Show up at school and you will pass no exam required.
Do we have to wonder why these same kids think that all they have to do is show up at work to get a pay cheque.
12 unexcused absences a year is considered “high attendence”? What the fuck? When I was in high school you couldn’t get more than one or two in (and trust me, I tried) before you were nabbed.
In any case, exemptions from writing exams are nothing more than a shot in the foot. Only the keeners will qualify, and it’s the keeners who will most likely end up going to university. Ergo, they will suffer in the long run because they don’t have experience writing long tests under pressure.
Then again, high school is a joke and doesn’t prepare anyone for university, so…
Exemptions are based only on attendance now. Even one UNexcused absence will disqualify you. The conditions are (or rather were last year, when there were exemptions)- 1) no more than 6 EXCUSED (sick) absences, 2) no more than 2 “lates”, 3) ZERO unexcused absences, and 4) a passing mark in the course one wants an exemption from.
I used to be really “invested” in the whole idea of public education, as my first career was with a school board in another province.
Nowadays, almost everything about public schools makes me ill. The watered-down pap that passes for curricula, the mindless busywork, the idiotic policies and politics, the generic fast-food/mass-culture attitude.
Trust me, ALL of this has been the case for at least 40 years. Nothing about this “attendance/exemption” issue is new. It’s just more of the same old bullshit. It is much easier to count days present or absent than it is to actually teach challenging, worthwhile subject matter to kids with different interests, learning styles and abilities—all at the same time.
Don’t get me wrong, I’m still a believer in the value of REAL education, especially for those who need it most and who may not have had the same opportunities as others.
But I only teach adults now because I just could not take one more day of all the time-wasting administrative game-playing that does nothing but suck valuable energy and resources away from actual LEARNING.
I never thought I would think this way, but I have completely changed my mind about private schools, and yes, even homeschooling if it will help a kid get the education they need to get by as an adult.

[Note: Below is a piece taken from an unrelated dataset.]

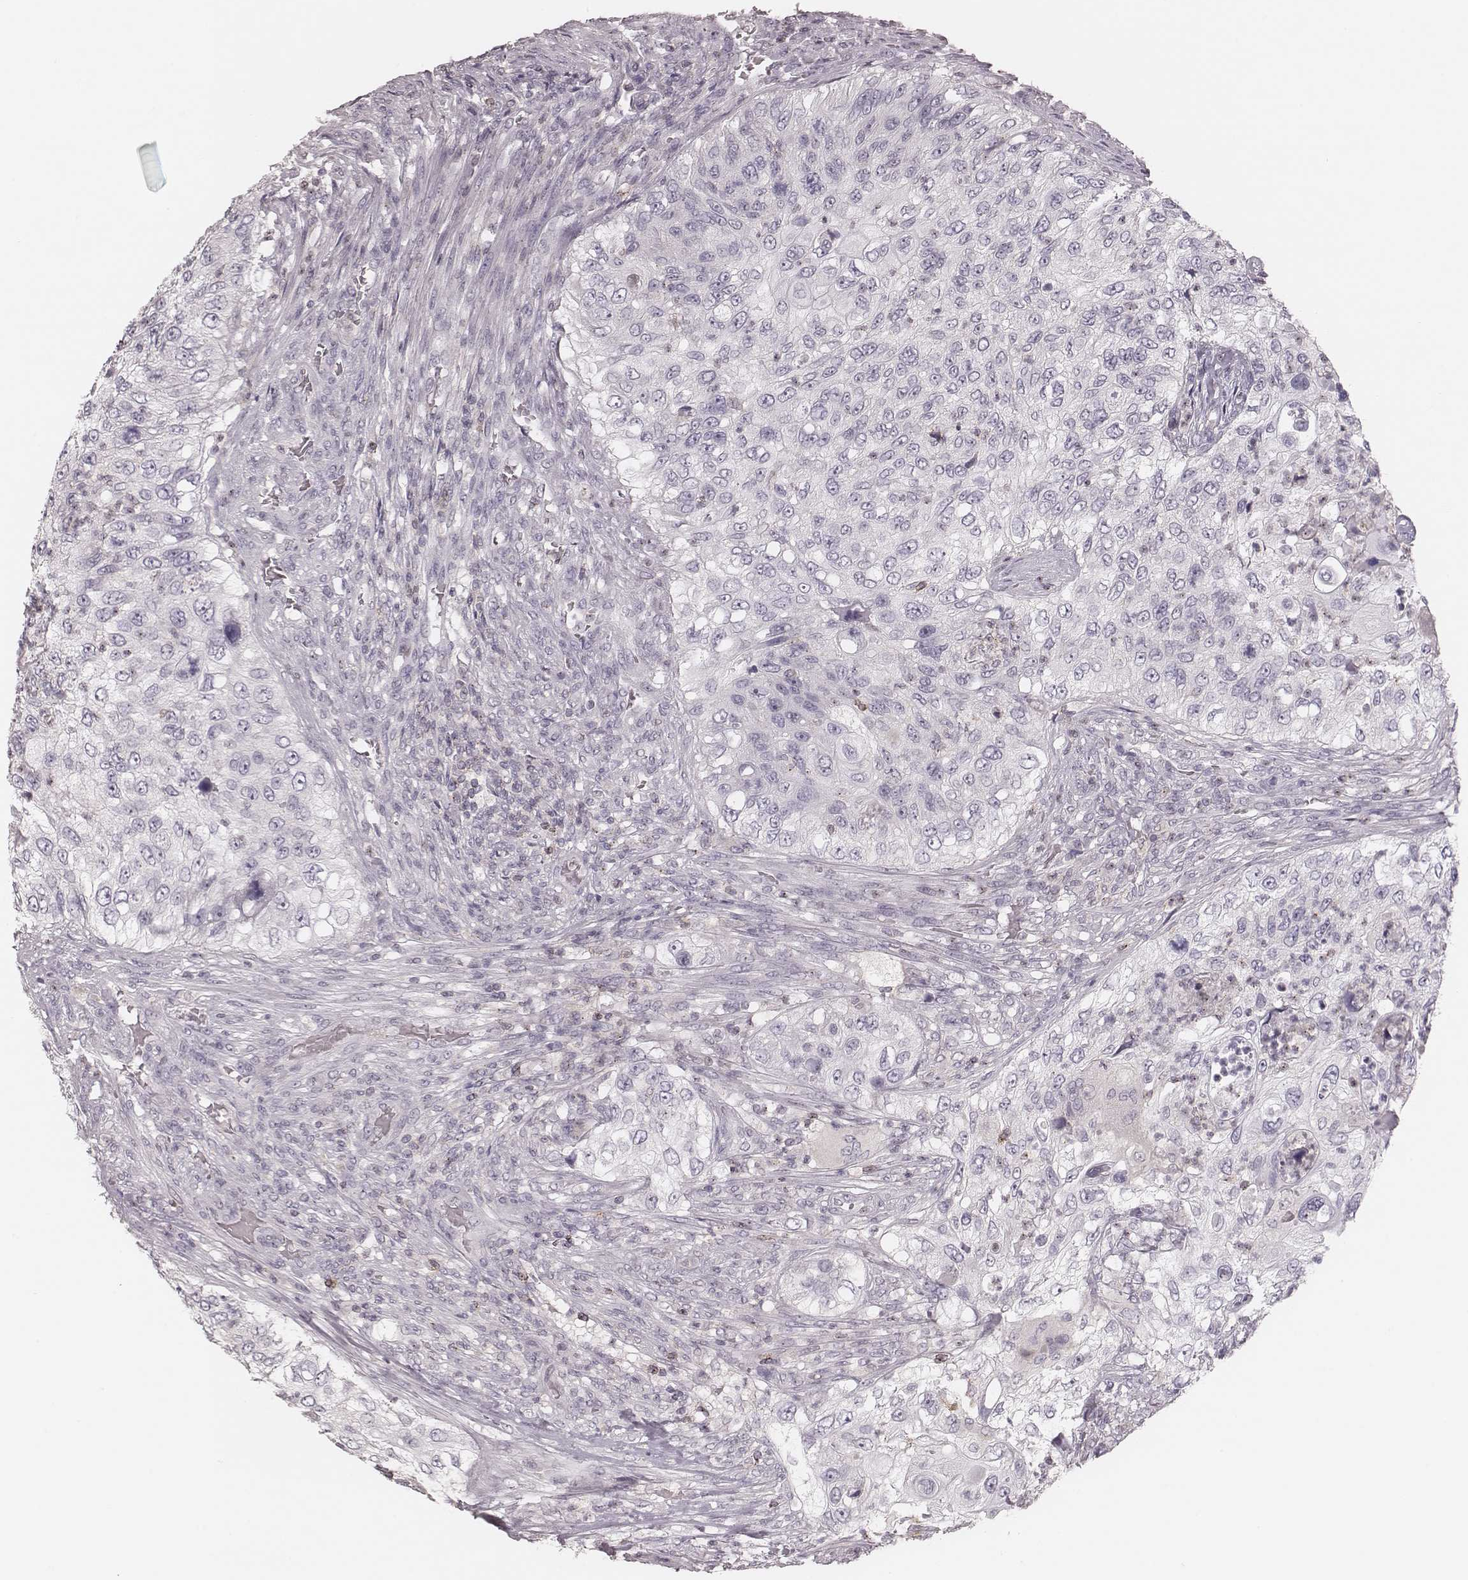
{"staining": {"intensity": "negative", "quantity": "none", "location": "none"}, "tissue": "urothelial cancer", "cell_type": "Tumor cells", "image_type": "cancer", "snomed": [{"axis": "morphology", "description": "Urothelial carcinoma, High grade"}, {"axis": "topography", "description": "Urinary bladder"}], "caption": "Histopathology image shows no protein staining in tumor cells of urothelial cancer tissue.", "gene": "MSX1", "patient": {"sex": "female", "age": 60}}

I went went to Citadel and used my exemptions every time. It encouraged me to go to school and do well, and an award at the end for doing so.
I think taking away that privilege just makes kids stop caring completely and saying they’re ‘sick’ and couldn’t go or just not care completely and not show up at school.
Believe me, the exemptions made even the slackers care about their attendance and grade…. but now even the keen kids, won’t care..
I wonder how much or a drop the average will go down this year….
i’m not laying any blame on anyone group…but when my son was in french immersion grade 12 his french was better than the teachers…rather disheartening and yes ruby jane i understand completely
When I was in high school we had final exam exemptions (no semester system — all year classes) if we had a high class average and the teacher thought we were a “good” student.